Passenger Removed Showed No Symptoms – Air France Flight to Detroit Diverted to Canada Over Suspected Ebola Case

An Air France flight from Paris to Detroit was forced to divert to Montreal on Wednesday due to U.S. flight restrictions linked to the Ebola outbreak in Central Africa after it was determined that one of the passengers was from the Democratic Republic of Congo, federal officials and the airline said.

Air France boarded the passenger “in error on a flight to the United States,” a U.S. Customs and Border Protection spokesperson told CBS News in a statement. The spokesperson said that the passenger “should not have boarded the plane” because of “entry restrictions put in place to reduce the risk of the Ebola virus.” CBP did not say when the person had last been in the Congo.

Air France said the flight was diverted “at the request of U.S. authorities” and said there was “no medical emergency on board.”

The passenger was assessed by a Public Health Agency of Canada Quarantine Officer, the agency said in a statement. The officer determined that the passenger was asymptomatic.

The passenger was then placed on a flight back to Paris, the agency said.

Ebola can only spread if a person is showing symptoms, according to the CDC and CBS News medical correspondent Dr. Céline Gounder, an infectious diseases specialist who deployed to West Africa during a past Ebola outbreak.

“You cannot transmit Ebola, you cannot transmit it at all, if you do not have symptoms,” Gounder told “CBS Mornings” on Thursday.

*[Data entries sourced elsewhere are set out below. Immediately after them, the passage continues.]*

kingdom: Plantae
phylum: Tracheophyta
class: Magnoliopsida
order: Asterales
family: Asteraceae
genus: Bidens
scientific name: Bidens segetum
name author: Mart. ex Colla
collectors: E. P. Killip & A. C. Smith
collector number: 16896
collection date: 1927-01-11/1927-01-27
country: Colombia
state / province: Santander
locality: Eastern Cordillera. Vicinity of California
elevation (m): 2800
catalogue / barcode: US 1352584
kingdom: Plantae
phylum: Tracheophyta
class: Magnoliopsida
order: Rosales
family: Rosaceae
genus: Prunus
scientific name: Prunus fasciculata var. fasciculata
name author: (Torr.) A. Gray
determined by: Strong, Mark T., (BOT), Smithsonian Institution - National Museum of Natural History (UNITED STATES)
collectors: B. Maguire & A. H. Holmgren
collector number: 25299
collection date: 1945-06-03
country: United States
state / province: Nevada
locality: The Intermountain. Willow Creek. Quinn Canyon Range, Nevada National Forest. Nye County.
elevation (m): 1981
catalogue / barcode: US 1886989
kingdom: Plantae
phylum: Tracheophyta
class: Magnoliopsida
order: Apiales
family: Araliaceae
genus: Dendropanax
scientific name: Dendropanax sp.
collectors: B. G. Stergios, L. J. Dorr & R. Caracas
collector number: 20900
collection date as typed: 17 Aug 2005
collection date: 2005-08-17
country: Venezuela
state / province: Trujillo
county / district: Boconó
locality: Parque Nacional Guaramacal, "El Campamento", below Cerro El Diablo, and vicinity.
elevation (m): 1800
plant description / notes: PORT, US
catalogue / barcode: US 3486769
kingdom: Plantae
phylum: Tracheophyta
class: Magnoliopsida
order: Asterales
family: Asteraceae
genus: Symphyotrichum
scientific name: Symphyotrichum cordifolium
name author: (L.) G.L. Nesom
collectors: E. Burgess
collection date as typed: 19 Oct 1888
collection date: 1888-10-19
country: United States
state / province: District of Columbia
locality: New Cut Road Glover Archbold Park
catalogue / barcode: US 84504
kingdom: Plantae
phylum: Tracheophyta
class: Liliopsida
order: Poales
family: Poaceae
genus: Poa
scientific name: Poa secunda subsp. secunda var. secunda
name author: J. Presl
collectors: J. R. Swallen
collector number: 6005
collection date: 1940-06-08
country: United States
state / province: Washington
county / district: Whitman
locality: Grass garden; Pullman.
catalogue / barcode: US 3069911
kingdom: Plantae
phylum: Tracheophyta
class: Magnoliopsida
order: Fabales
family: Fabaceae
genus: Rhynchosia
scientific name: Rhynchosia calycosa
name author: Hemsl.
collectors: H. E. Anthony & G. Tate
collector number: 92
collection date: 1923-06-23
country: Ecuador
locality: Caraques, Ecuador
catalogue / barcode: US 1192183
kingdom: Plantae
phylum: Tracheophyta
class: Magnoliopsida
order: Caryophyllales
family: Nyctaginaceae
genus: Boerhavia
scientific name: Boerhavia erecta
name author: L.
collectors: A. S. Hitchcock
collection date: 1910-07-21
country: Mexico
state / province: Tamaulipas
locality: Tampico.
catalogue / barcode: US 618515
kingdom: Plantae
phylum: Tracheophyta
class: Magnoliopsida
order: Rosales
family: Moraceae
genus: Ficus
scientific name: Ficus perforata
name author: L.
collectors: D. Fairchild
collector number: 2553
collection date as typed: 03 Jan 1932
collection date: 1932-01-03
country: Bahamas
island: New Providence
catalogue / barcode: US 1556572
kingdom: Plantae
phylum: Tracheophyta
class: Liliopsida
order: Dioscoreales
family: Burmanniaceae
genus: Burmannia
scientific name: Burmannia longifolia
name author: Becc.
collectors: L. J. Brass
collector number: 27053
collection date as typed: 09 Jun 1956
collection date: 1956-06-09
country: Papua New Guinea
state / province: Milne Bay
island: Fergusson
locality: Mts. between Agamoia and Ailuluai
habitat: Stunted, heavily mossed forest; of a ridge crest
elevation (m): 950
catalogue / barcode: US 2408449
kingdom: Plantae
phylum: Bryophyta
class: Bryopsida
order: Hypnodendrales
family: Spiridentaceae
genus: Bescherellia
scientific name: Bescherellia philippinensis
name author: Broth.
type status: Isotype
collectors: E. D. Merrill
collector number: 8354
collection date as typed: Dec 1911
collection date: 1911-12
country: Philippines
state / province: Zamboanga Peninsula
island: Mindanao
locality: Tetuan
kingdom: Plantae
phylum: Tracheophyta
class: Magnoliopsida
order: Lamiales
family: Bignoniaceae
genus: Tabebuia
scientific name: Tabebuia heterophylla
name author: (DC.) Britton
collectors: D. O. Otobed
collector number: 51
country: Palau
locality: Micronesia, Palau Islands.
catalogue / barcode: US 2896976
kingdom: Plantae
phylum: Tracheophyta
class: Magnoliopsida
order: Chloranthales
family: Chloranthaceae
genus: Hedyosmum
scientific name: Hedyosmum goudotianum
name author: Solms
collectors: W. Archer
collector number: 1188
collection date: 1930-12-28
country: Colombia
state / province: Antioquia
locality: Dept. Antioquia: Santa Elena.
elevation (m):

“Should people be worried about this? No. You are not going to catch Ebola from sitting next to somebody who doesn’t have symptoms on the plane,” she said.

The CDC announced on May 18 that people without U.S. passports who had traveled to Congo, Uganda or South Sudan in the past three weeks would be restricted from entering the country.

Deborah Mistor, a business class passenger aboard the flight, told CBS News in an interview Wednesday night that the passenger disembarked from the back of the plane at Montreal Trudeau. The remaining passengers were then flown from Montreal to Detroit aboard the same aircraft, she said.

Mistor said the passengers were notified by the captain about four hours before they were initially due to arrive in Detroit that U.S. authorities were not allowing the plane to land in the U.S. and the flight was being diverted. The captain did not provide a reason for why authorities were not letting the plane land, she said.

“I think enough people must have been questioning what was going on because 30 minutes later, he came back on and said that he wanted to confirm that there was nothing wrong with the plane, there were no technical difficulties, that it was strictly because of U.S. authorities not allowing us to land in the U.S.,” Mistor told CBS News.

She said that flight attendants then put on face masks.

“They’re telling you it’s OK, it’s not a mechanical issue, but everybody has a mask on,” Mistor said.

Gounder said that since the passenger had no symptoms, the decision to mask was “really sending the wrong message.”

“That is going to be scaring people unnecessarily,” she said.